1) Make sure everyone in the family wants a new forever friend
Adopting a new pet is more than just providing a new home. When adopting, you have to keep in mind that you and your family will be taking care of the animal for the rest of its life. It'll become a long-term financial and emotional investment.
According to the American Society for the Prevention of Cruelty to Animals, preparing a schedule of who in the family will help take care of your new cat or dog will prevent problems down the road.
Shelter experts advise talking about delegating different responsibilities for your new pet, easing the transition for your family and new forever friend. For example, if you adopt a dog, include walking, playing, feeding and grooming.
2) Be sure to research
Shelter experts suggest researching the type of animal you're about to get. Take your personality and lifestyle into account before adopting a pet.
The ASPCA suggests asking staff at shelters for guidance.

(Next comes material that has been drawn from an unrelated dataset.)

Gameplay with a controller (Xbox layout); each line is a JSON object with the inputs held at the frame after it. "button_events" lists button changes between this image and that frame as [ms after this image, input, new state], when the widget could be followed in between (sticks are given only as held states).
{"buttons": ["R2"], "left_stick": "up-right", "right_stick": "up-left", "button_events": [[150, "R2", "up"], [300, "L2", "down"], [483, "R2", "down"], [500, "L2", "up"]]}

Let them know how much space you have and how often you're home to get an idea on which pet will be the best fit for you and your family.
3) Ask questions about the animal
Don't be afraid to ask about your new pet!

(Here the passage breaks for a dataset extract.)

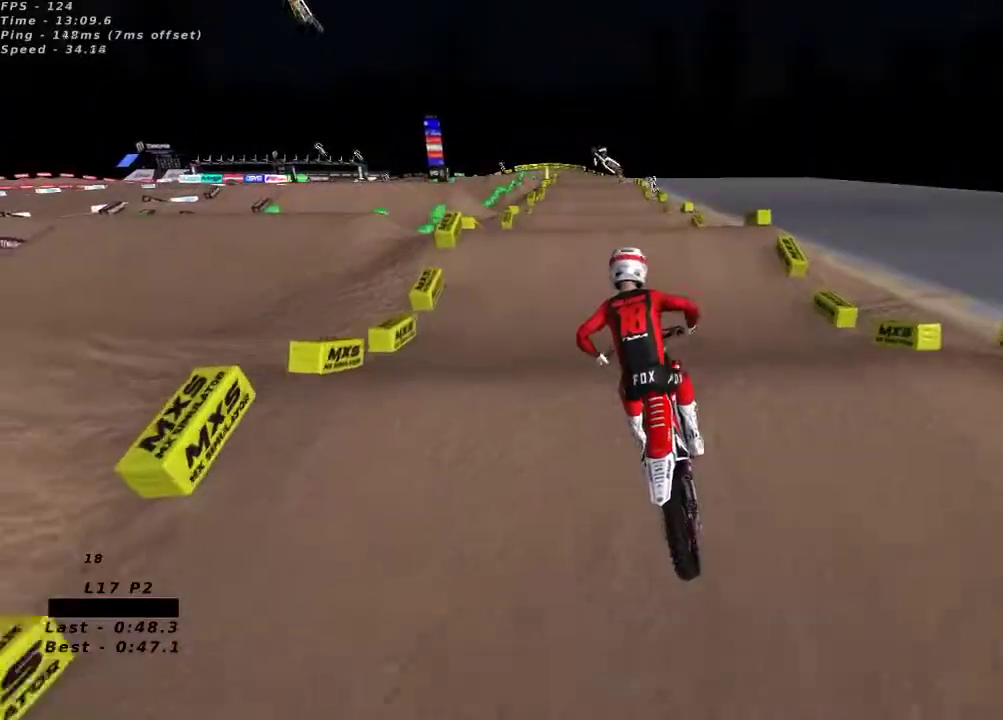
{"buttons": ["R2"], "left_stick": "center", "right_stick": "up-left", "button_events": []}
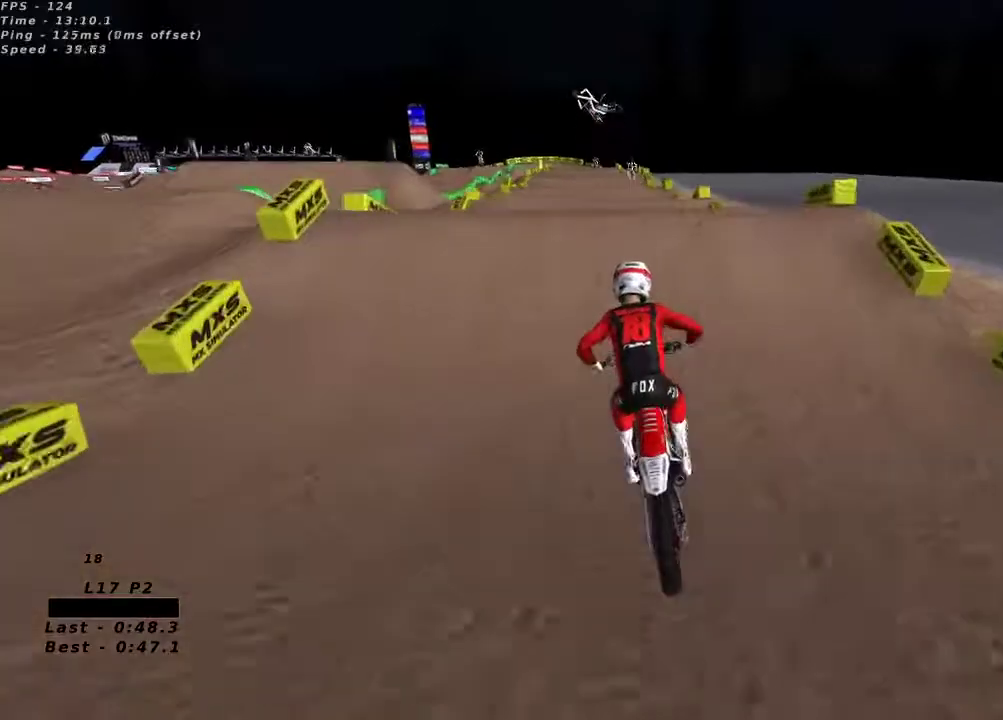
{"buttons": ["R2"], "left_stick": "center", "right_stick": "left"}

Shelter workers can give you more information about the animal's health history or the situation that put them in the shelter. This can better prepare the family when questions come up after the animals leave the shelter.
Knowing your pet can help you with the transition.
4) Bring prepared paperwork to the shelter
As you begin the adoption process, be sure to have all applications filled out entirely ahead of picking up your new pet.
Most private shelters will ask you to fill out an application ahead of adoption. Others may not require you to do so until the day of adoption. However, it isn't a bad idea to call the shelter ahead of time to determine what they will need from you.
5) Send pictures to the shelter of your new forever friend, as some workers don’t get to say goodbye to the animal before they’re adopted
Why not? Sending pictures to the shelter of your new furry family member gives workers peace of mind the animal has gone to a loving family.
"A lot of adopters really understand how much we put in to the animals we care and get attached and want us to be reassured they went to a good home," Mantat Wong, the director of operations at Animal Haven in New York, said. 'This is a very thankless job, and it's such a nice morale boost to hear success stories."
From August 23 to September 18, you can give a loving home to a new cat or dog in need. 10News is working with animals shelters across East Tennessee to host Clear the Shelters, a nationwide push to encourage pet adoption.
Since 2015, the campaign has resulted in more than a half-million pets finding new homes.